Another striking likeness between the Incarnation and the Blessed Sacrament is to be found in the fact that in both mysteries the presence of the Eternal Son of God is only to be fully realised by faith. There are three ways in which we see—by sense, by reason, and by faith. The unbelieving Jews, who saw Jesus only with the eye of sense, could see that he was a carpenter, but nothing more. Nicodemus, by the exercise of his reason, knew him to be a teacher sent from God, for no man, said he, could do such miracles except God were with him. But St. Peter knew Christ to be not only a man and a teacher sent from God, but to the evidence of sense and’ reason he added the illumination of faith.
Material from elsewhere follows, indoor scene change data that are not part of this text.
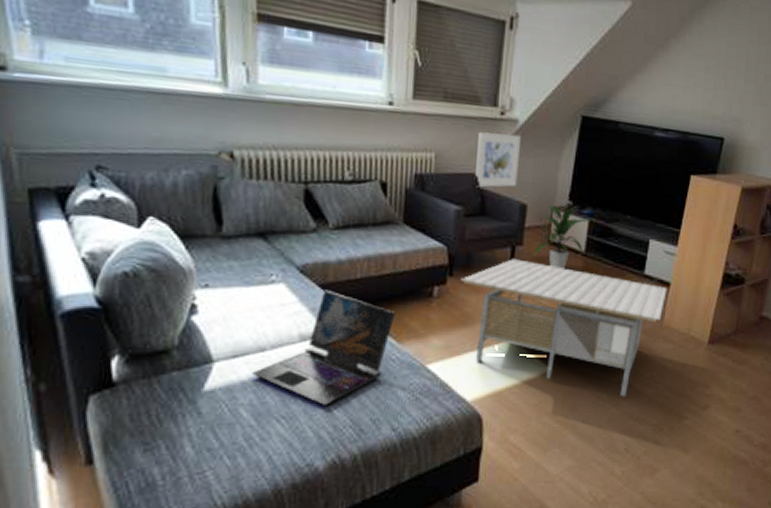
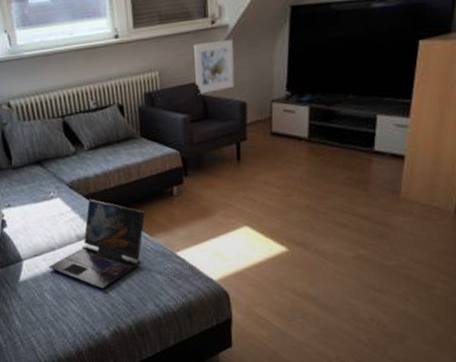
coffee table: present [461,259,667,397] -> none [195,153,401,271]
indoor plant: present [534,204,589,269] -> none [258,95,309,157]

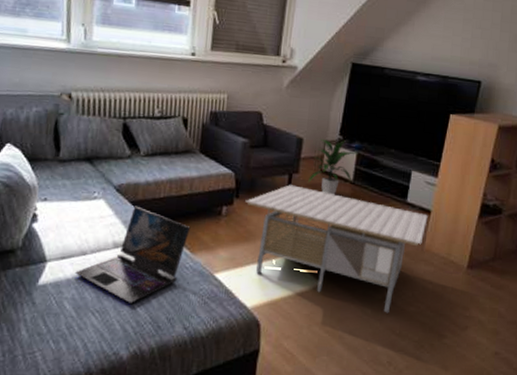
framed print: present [194,38,235,95] -> none [260,77,300,123]
coffee table: none [195,153,401,271] -> present [245,185,428,313]
indoor plant: none [258,95,309,157] -> present [308,138,357,195]

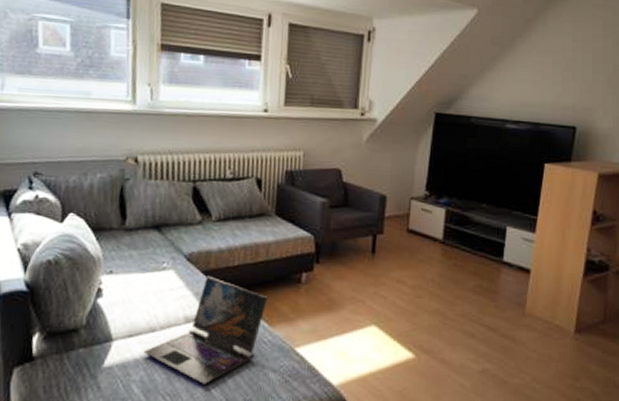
coffee table: present [245,185,428,313] -> none [326,247,527,387]
indoor plant: present [308,138,357,195] -> none [394,195,446,256]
When Jesus asked him, “Whom say ye that I the Son of Man am?” Peter answered, “Thou art the Christ, the Son of the living God.” And Jesus said, “Flesh and blood [that is, the knowledge that comes by sense and reason] hath not revealed this unto thee, but my Father which is in Heaven” (that is to say, you have learnt it by the illumination of faith).

Is it not just the same with regard to the Blessed Sacrament? Sense tells us that what we see has all the qualities of bread and wine, and sense can go no further. Reason considers the promises of our Lord, the teaching of St. Paul, the age-long tradition of the Church, and the [5/6] wonderful effect of Holy Communion on the souls of men, and thus leads us to believe with our minds in the doctrine of the Real Presence. But sense and reason need to be enlightened by faith before they can so realise the Presence of our Lord under the outward veils as to behold his glory. This does not mean, of course, that faith makes Jesus present in the Sacrament any more than faith made him present during his earthly life. He was there in the fullness of his Godhead, in the manger, in the Temple, by the shores of the lake, on the Cross, whether men recognised him or not; the power and the virtue were in him whether men had faith to be healed by him or not. But as then, so now, it is faith which recognises, and. faith which adores, and faith which takes the benefits he offers. And now, as then, if he can do no mighty works among us, it is because of our unbelief.
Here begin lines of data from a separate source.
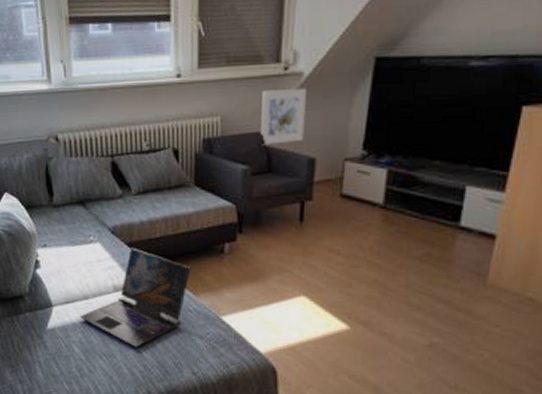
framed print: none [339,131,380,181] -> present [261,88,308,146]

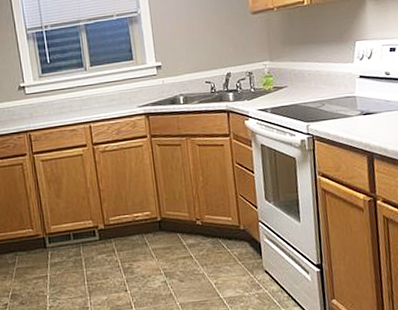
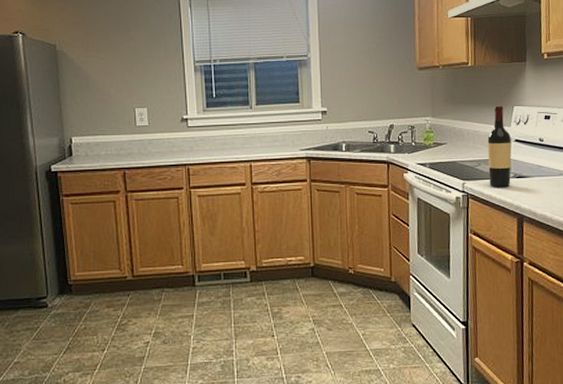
wine bottle: none [329,42,358,127] -> present [487,105,512,188]

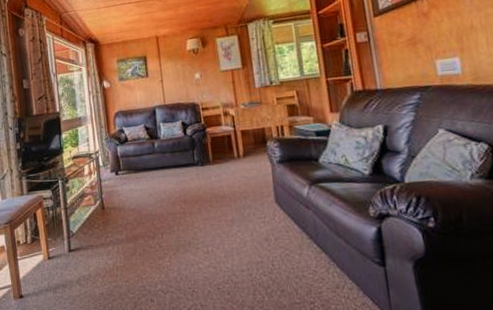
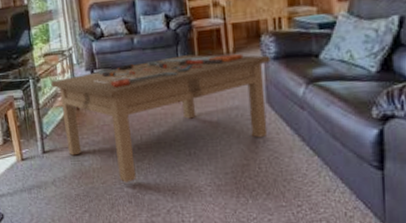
coffee table: none [78,157,278,281] -> present [51,53,270,183]

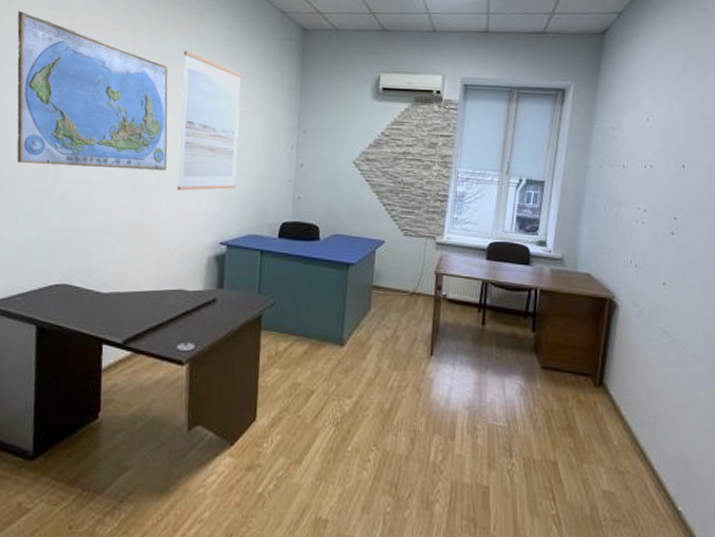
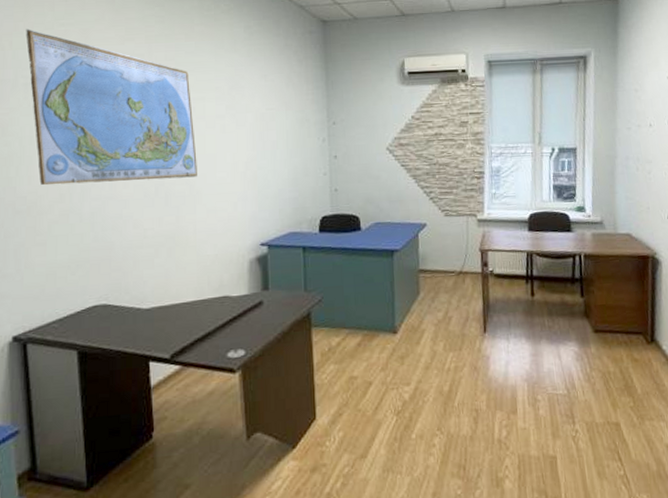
wall art: present [177,50,242,191] -> none [203,54,270,196]

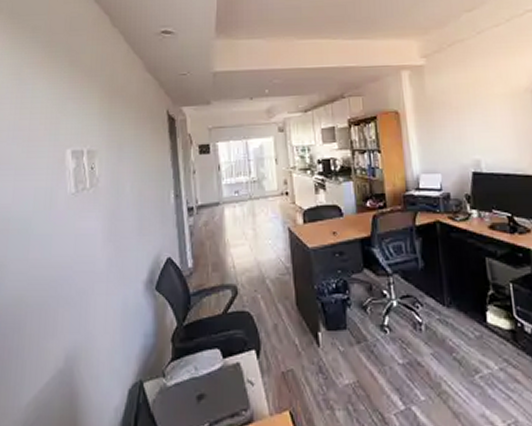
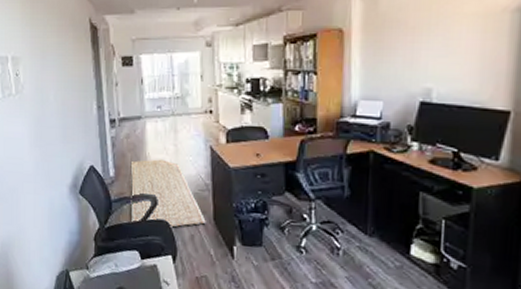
rug: none [209,245,289,318] -> present [130,159,206,228]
So we might go on to think of one likeness after another between the earthly and the sacramental life of Jesus. I have only space left to remind you of one other, which is indeed the summary of them all; in both our Saviour demands from us the same worship and adoration. We must worship him in the Holy Sacrament as Mary worshipped him when she held him to her breast, as Thomas worshipped him when he fell at his feet and cried out, “My Lord, and my God!” as the disciples worshipped him upon the mountain in Galilee. The Word made Flesh dwells among us in the Eucharist, and we give him exactly the same adoration as we should give to him if he were visibly present among us. This is the real test of true faith in [6/7] the Real Presence. Those who believe that Jesus is present in the Sacrament must adore him in it; those who do not adore him in it cannot really believe that he is there. The Catholic Church, which by Divine faith knows and teaches the mystery of his presence, adores him in the Sacrament always and everywhere; and she will adore him till the end of time, till faith becomes vision, and the sacramental veils shall fade away, and at last we shall see him as he is.